Questa cosa ti fa fare un po’ i conti con te stesso e con quello che hai (o non hai) costruito, mi scrive una cara amica.

Specchio a 360°, questa quarantena, tipo l’Aleph, tutto intorno a te. Dentro ci sei tu. È tutto molto borgesiano, se si pensa anche al Funes dalla memoria infinita, interminabile e insomma distruttiva.

È il giorno della marmotta, solo che la marmotta sei tu.

Topolino, in un colpo di genio, esce in abbinata con «Il manuale delle giovani marmotte». Non è un caso: il manuale per i giorni della marmotta.

Sotto casa è una festa. Tutti fuori.

«Asporti aperti!» è lo slogan veneto, da una settimana a questa parte. Gelati, pizze e caffè. Lo ammetto, me ne sono procurato uno. Una promessa di vita che asporti con te.

In tutto questo il virus ferma incredibilmente la fatturazione elettronica e la compiuta transizione fiscale verso il digitale (non ce la faremo mai). Riabilita la plastica e in generale sembra rinviare qualsiasi intervento sul clima. L’emergenza ci invita a soluzione tampone, come dicevamo. Ed è ‘normale’ che sia così.

È una fotografia impietosa di ciò che siamo, come dimostra il bivacco di manipoli del casalingo disperato a capo della Lega e alla sua ultima – grave – provocazione.

Eppure. Eppure sarebbe proprio questo il momento di orientarci verso un nuovo mondo e di indirizzare i comportamenti verso qualcosa di nuovo che ci eviti la madre di tutte le emergenze, quella climatica.

Aoc spiega molto bene i parallelismi tra l’attuale situazione e quella che incombe.
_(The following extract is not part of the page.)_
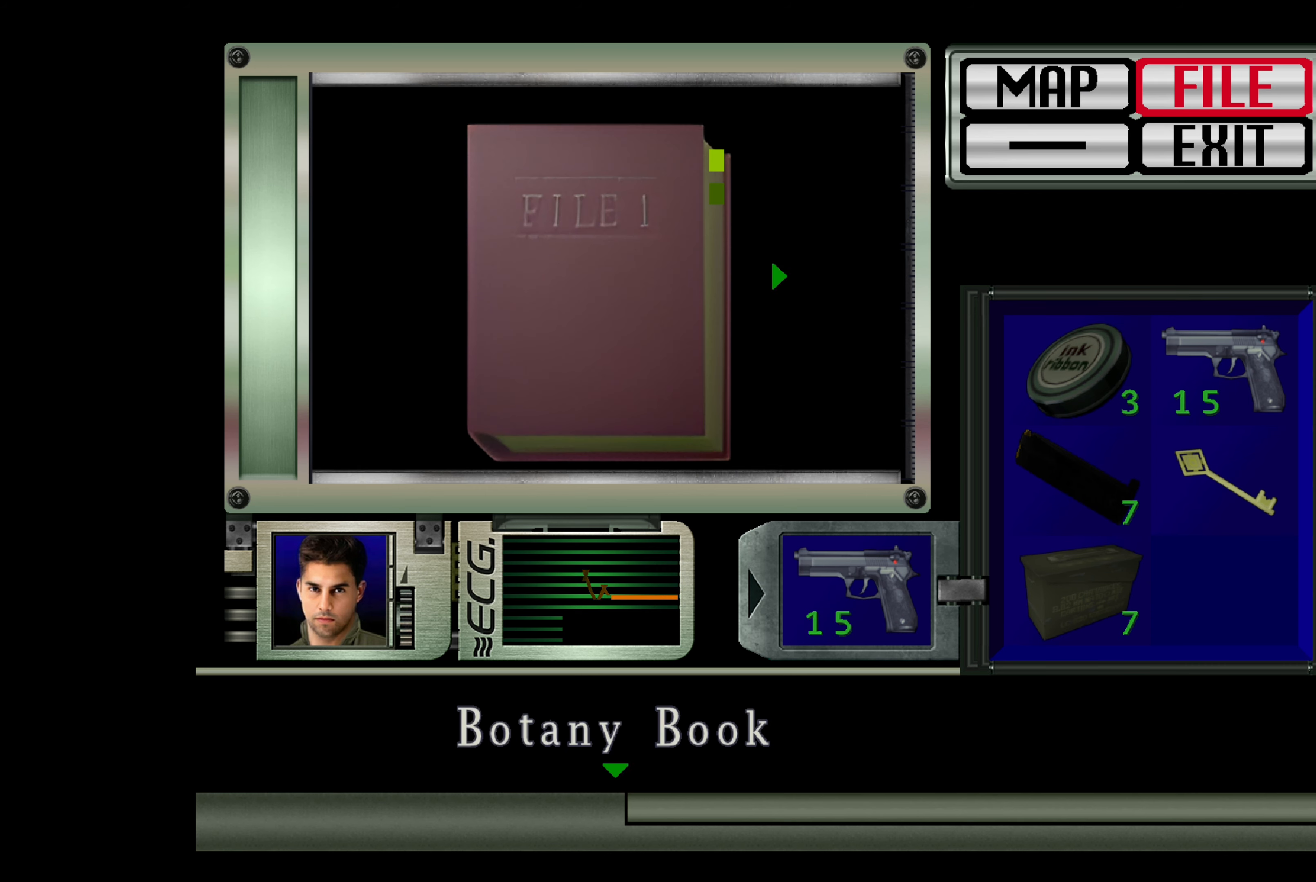
{"buttons": [], "left_stick": "center", "right_stick": "center", "events": [[433, "DPAD_DOWN", "down"], [483, "DPAD_DOWN", "up"]]}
Ripensavo, ascoltandola, alla corsa degli Struzzi!, che avevo finito di scrivere poco prima della quarantena. Ora passerebbero per runner e sarebbero vissuti con sospetto, ma è ora che gli struzzi, appunto, si muovano. E accelerino. E cambino molte cose.
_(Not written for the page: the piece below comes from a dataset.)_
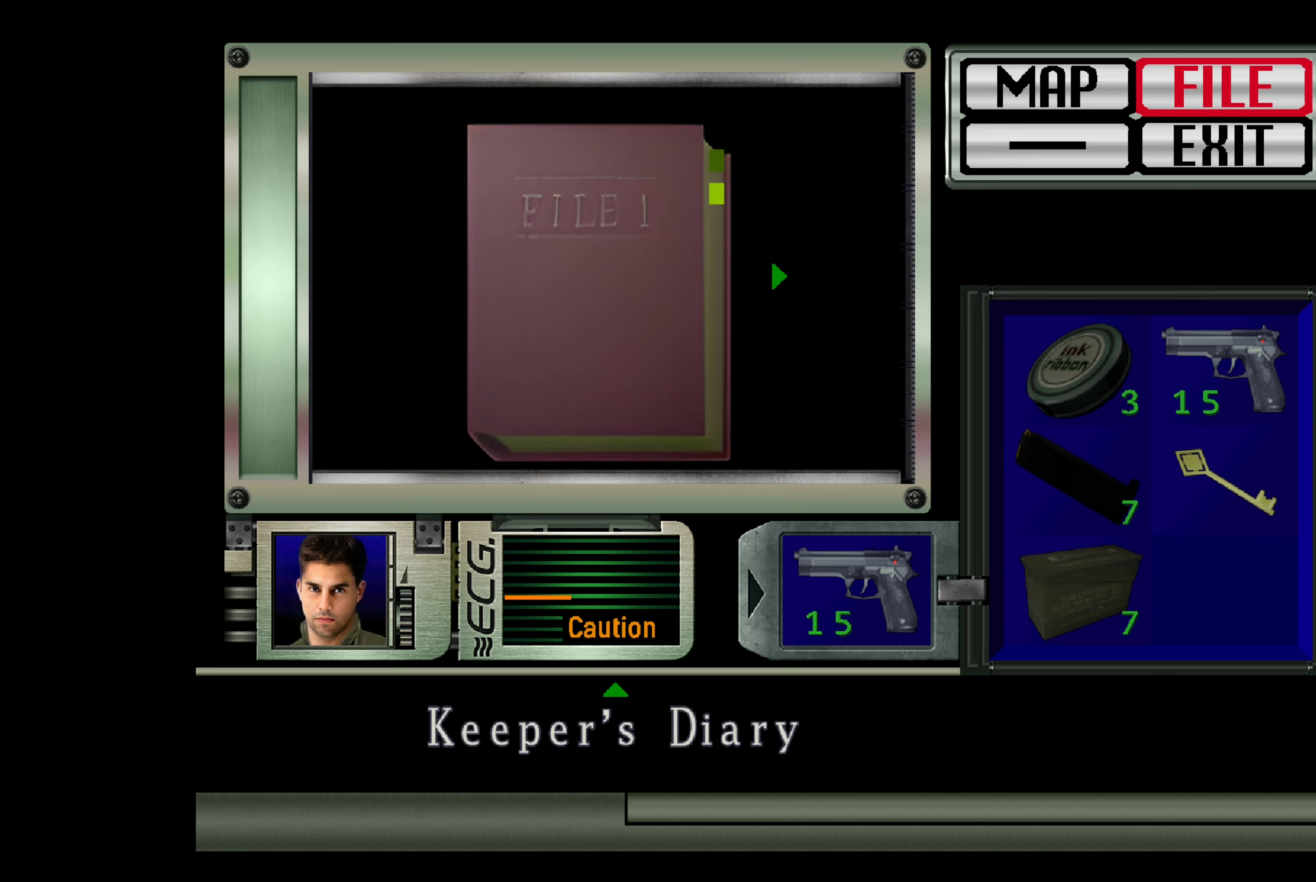
{"buttons": [], "left_stick": "center", "right_stick": "center", "events": []}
Abbiamo imparato – perché lo abbiamo imparato, vero? – lo smart work e i movimenti differenziati, abbiamo capito che la tecnologia può essere estesa a scopi sociali e non solo privati e commerciali, abbiamo riflettuto su ciò che è essenziale per noi e per la nostra società, abbiamo compreso che la scienza serve più di quanto ricordassimo, ci affidiamo alla ricerca e per la prima volta nella storia recente è corale la richiesta di programmazione.

La delocalizzazione – ora che siamo delocalizzati in salotto – ci suona ancora più strana e così molti aspetti del processo di produzione, così come è evoluto (o involuto) negli ultimi anni.

Ecco, non perdiamo questo piccolo patrimonio di consapevolezza. L’unica cosa preziosa di questa stagione tanto irreale quanto ahinoi reale. Tutto è più nitido, da casa. E speriamo che i bivacchi e le stronzate ci appaiano d’ora in poi per quello che sono: roba da fascisti.